Suor Aziza guarisce le donne in fuga
giovedì 21 gennaio 2021

Il sorriso di Azezet è di quelli che illuminano anche gli occhi. Si schermisce perché non porta il velo, e durante la conversazione in video da Israele scuote spesso i suoi corti ricci sale e pepe. Racconta delle "sue" donne sradicate, molte delle quali eritree come lei, che lottano per la sopravvivenza e per conquistare un pezzo di carta chiamato "asilo".

Che si guadagnano da vivere producendo all'uncinetto o con la macchina per cucire meravigliosi cestini e portachiavi e braccialetti artistici e bambole e mascherine antivirus, perché senza documenti altri lavori non possono svolgere. In certi momenti suor Azezet Habtezghi Kidane (o semplicemente Aziza, con una parola che nella sua lingua vuol dire "cara") perde il suo sorriso. Accade quando ricorda lo stato in cui le ragazze a partire dal 2007 sono arrivate in Israele dopo il viaggio attraverso l'Africa: seviziate, incinte dei loro aguzzini, con ferite vive in tutto il corpo e con traumi psicologici che ancora oggi, dopo oltre un decennio, reclamano il conto.

Aziza è una suora comboniana nata in Eritrea 62 anni fa. Anche cittadina inglese, infermiera e ostetrica, vive tra la West Bank, dove segue le comunità beduine, e Tel Aviv, dove lavora per dare un futuro a centinaia di donne africane arrivate in Israele attraverso il Sinai. Per questo ha creato l'associazione Kuchinate, che commercializza gli oggetti artigianali e artistici realizzati dalle stesse rifugiate.

Suor Azezet e Diddy, con la quale ha fondato l'associazione Kuchinate

Suor Azezet e Diddy, con la quale ha fondato l'associazione Kuchinate - .

«Era il 2010, a Tel Aviv facevo l'infermiera volontaria nella clinica della ong Physicians for Human Rights. In quanto donna, i medici mi chiesero di parlare con le giovani che arrivavano dal Sinai. Erano traumatizzate, piene di ferite e cicatrici. Volevamo capire cosa avevano vissuto nel tragitto. Non immaginavamo quello che ci avrebbero raccontato, piangendo e singhiozzando».

Banditi che legavano e frustavano, torturavano, violentavano, strappavano occhi, tagliavano piedi e mani. Racconti che oggi conosciamo bene anche dai flussi con la Libia, ma dieci anni fa il report che scaturì dalle interviste di suor Aziza fu uno choc per il mondo.
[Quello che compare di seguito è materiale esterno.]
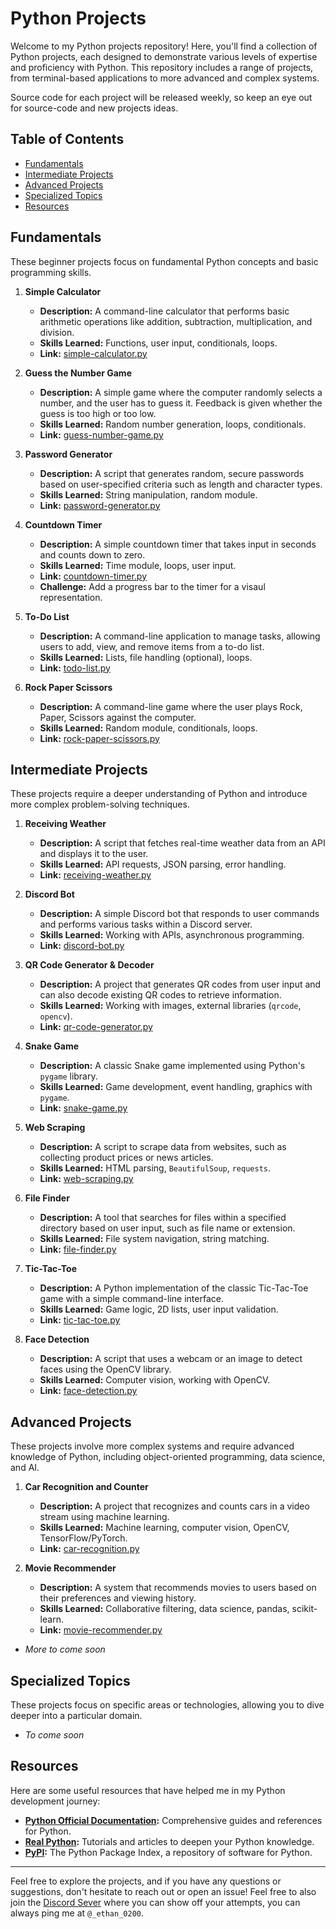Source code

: # Python Projects

Welcome to my Python projects repository! Here, you'll find a collection of Python projects, each designed to demonstrate various levels of expertise and proficiency with Python. This repository includes a range of projects, from terminal-based applications to more advanced and complex systems.

Source code for each project will be released weekly, so keep an eye out for source-code and new projects ideas. 

## Table of Contents

- [Fundamentals](#fundamentals)
- [Intermediate Projects](#intermediate-projects)
- [Advanced Projects](#advanced-projects)
- [Specialized Topics](#specialized-topics)
- [Resources](#resources)

## Fundamentals

These beginner projects focus on fundamental Python concepts and basic programming skills.

1. **Simple Calculator**
   - **Description:** A command-line calculator that performs basic arithmetic operations like addition, subtraction, multiplication, and division.
   - **Skills Learned:** Functions, user input, conditionals, loops.
   - **Link:** [simple-calculator.py](./fundamentals/calculator.py)

2. **Guess the Number Game**
   - **Description:** A simple game where the computer randomly selects a number, and the user has to guess it. Feedback is given whether the guess is too high or too low.
   - **Skills Learned:** Random number generation, loops, conditionals.
   - **Link:** [guess-number-game.py](./fundamentals/guess_number.py)

3. **Password Generator**
   - **Description:** A script that generates random, secure passwords based on user-specified criteria such as length and character types.
   - **Skills Learned:** String manipulation, random module.
   - **Link:** [password-generator.py](./fundamentals/password-generator.py)

4. **Countdown Timer**
   - **Description:** A simple countdown timer that takes input in seconds and counts down to zero.
   - **Skills Learned:** Time module, loops, user input.
   - **Link:** [countdown-timer.py](./fundamentals/countdown-timer.py)
   - **Challenge:** Add a progress bar to the timer for a visaul representation. 

5. **To-Do List**
   - **Description:** A command-line application to manage tasks, allowing users to add, view, and remove items from a to-do list.
   - **Skills Learned:** Lists, file handling (optional), loops.
   - **Link:** [todo-list.py](./fundamentals/todo-list.py)

6. **Rock Paper Scissors**
   - **Description:** A command-line game where the user plays Rock, Paper, Scissors against the computer.
   - **Skills Learned:** Random module, conditionals, loops.
   - **Link:** [rock-paper-scissors.py](./fundamentals/rock-paper-scissors.py)

## Intermediate Projects

These projects require a deeper understanding of Python and introduce more complex problem-solving techniques.

1. **Receiving Weather**
   - **Description:** A script that fetches real-time weather data from an API and displays it to the user.
   - **Skills Learned:** API requests, JSON parsing, error handling.
   - **Link:** [receiving-weather.py](./intermediate/receiving-weather.py)

2. **Discord Bot**
   - **Description:** A simple Discord bot that responds to user commands and performs various tasks within a Discord server.
   - **Skills Learned:** Working with APIs, asynchronous programming.
   - **Link:** [discord-bot.py](./intermediate/discord-bot.py)

3. **QR Code Generator & Decoder**
   - **Description:** A project that generates QR codes from user input and can also decode existing QR codes to retrieve information.
   - **Skills Learned:** Working with images, external libraries (`qrcode`, `opencv`).
   - **Link:** [qr-code-generator.py](./intermediate/qr-code-generator.py)

4. **Snake Game**
   - **Description:** A classic Snake game implemented using Python's `pygame` library.
   - **Skills Learned:** Game development, event handling, graphics with `pygame`.
   - **Link:** [snake-game.py](./intermediate/snake-game.py)

5. **Web Scraping**
   - **Description:** A script to scrape data from websites, such as collecting product prices or news articles.
   - **Skills Learned:** HTML parsing, `BeautifulSoup`, `requests`.
   - **Link:** [web-scraping.py](./intermediate/web-scraping.py)

6. **File Finder**
   - **Description:** A tool that searches for files within a specified directory based on user input, such as file name or extension.
   - **Skills Learned:** File system navigation, string matching.
   - **Link:** [file-finder.py](./intermediate/file-finder.py)

7. **Tic-Tac-Toe**
   - **Description:** A Python implementation of the classic Tic-Tac-Toe game with a simple command-line interface.
   - **Skills Learned:** Game logic, 2D lists, user input validation.
   - **Link:** [tic-tac-toe.py](./intermediate/tic-tac-toe.py)

8. **Face Detection**
   - **Description:** A script that uses a webcam or an image to detect faces using the OpenCV library.
   - **Skills Learned:** Computer vision, working with OpenCV.
   - **Link:** [face-detection.py](./intermediate/face-detection.py)

## Advanced Projects

These projects involve more complex systems and require advanced knowledge of Python, including object-oriented programming, data science, and AI.

1. **Car Recognition and Counter**
   - **Description:** A project that recognizes and counts cars in a video stream using machine learning.
   - **Skills Learned:** Machine learning, computer vision, OpenCV, TensorFlow/PyTorch.
   - **Link:** [car-recognition.py](./advanced/car-recognition.py)

2. **Movie Recommender**
   - **Description:** A system that recommends movies to users based on their preferences and viewing history.
   - **Skills Learned:** Collaborative filtering, data science, pandas, scikit-learn.
   - **Link:** [movie-recommender.py](./advanced/movie-recommender.py)


* *More to come soon*

## Specialized Topics

These projects focus on specific areas or technologies, allowing you to dive deeper into a particular domain.

* *To come soon*

## Resources

Here are some useful resources that have helped me in my Python development journey:

- **[Python Official Documentation](https://docs.python.org/3/):** Comprehensive guides and references for Python.
- **[Real Python](https://realpython.com/):** Tutorials and articles to deepen your Python knowledge.
- **[PyPI](https://pypi.org/):** The Python Package Index, a repository of software for Python.

---

Feel free to explore the projects, and if you have any questions or suggestions, don't hesitate to reach out or open an issue!
Feel free to also join the [Discord Sever](https://discord.gg/sm2ZdxvU6y) where you can show off your attempts, you can always ping me at `@_ethan_0200`. 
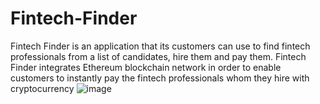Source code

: # Fintech-Finder
Fintech Finder is an application that its customers can use to find fintech professionals from a list of candidates, hire them and pay them.
Fintech Finder integrates Ethereum blockchain network in order to enable customers to instantly pay the fintech professionals whom they hire with cryptocurrency
![image](https://user-images.githubusercontent.com/35645038/169264903-7be054df-cf1a-4f96-8ce1-7633b2371865.png)
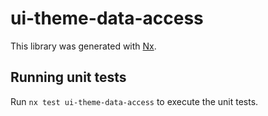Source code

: # ui-theme-data-access

This library was generated with [Nx](https://nx.dev).

## Running unit tests

Run `nx test ui-theme-data-access` to execute the unit tests.
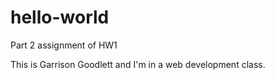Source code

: # hello-world
Part 2 assignment of HW1

This is Garrison Goodlett and I'm in a web development class.

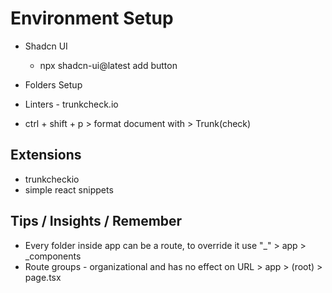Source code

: 

# Environment Setup

- Shadcn UI
  - npx shadcn-ui@latest add button


- Folders Setup
 - Linters - trunkcheck.io
 - ctrl + shift + p > format document with > Trunk(check)

## Extensions
 - trunkcheckio
 - simple react snippets

## Tips / Insights / Remember
 - Every folder inside app can be a route, to override it use "_"  > app > _components
 - Route groups - organizational and has no effect on URL  >   app > (root) > page.tsx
Israele reagì chiudendo le frontiere con l'Egitto e creando una "terra di nessuno".

Aziza nel 2012 fu premiata come "Eroe del nostro tempo contro le moderne schiavitù" negli Stati Uniti, ma il suo lavoro non è affatto finito. Le rifugiate africane hanno cercato di superare le sevizie e la disumanità dei loro simili, ma bisognava offrir loro una speranza. E così è nata l'associazione Kuchinate, che nella lingua tigrina significa crochet: le donne imparano a lavorare a macchina e all'uncinetto, con stoffe variopinte e lane multicolori producono oggetti coloratissimi e artistici che vengono poi venduti nei mercati e con il commercio elettronico in tutto il mondo, soprattutto negli Stati Uniti e in Italia.

«Abbiamo 350 rifugiate richiedenti asilo che lavorano con noi, in questo periodo di pandemia anche da casa – racconta Aziza –. A ciascuna diamo un piccolo salario e voucher per mangiare. Diverse di loro sono madri sole, con bambini che ora, cresciuti, chiedono chi è il padre. Ci sono donne che, arrivate incinte dal viaggio attraverso il deserto, hanno dato in adozione il figlio qui in Israele, e adesso ne hanno nostalgia e vorrebbero sapere qual è stato il loro destino, con chi sono cresciuti». Anche le responsabili di Kuchinate sono emigrate africane: oggi sono adulte libere, formano le nuove ragazze, le ascoltano, le accompagnano, credono in loro e le convincono ad avere ancora fiducia negli altri. Senza Kuchinate, molte di loro non sarebbero sopravvissute, altre si troverebbero sulla strada. E a suor Aziza, nel dirlo, sorridono anche gli occhi.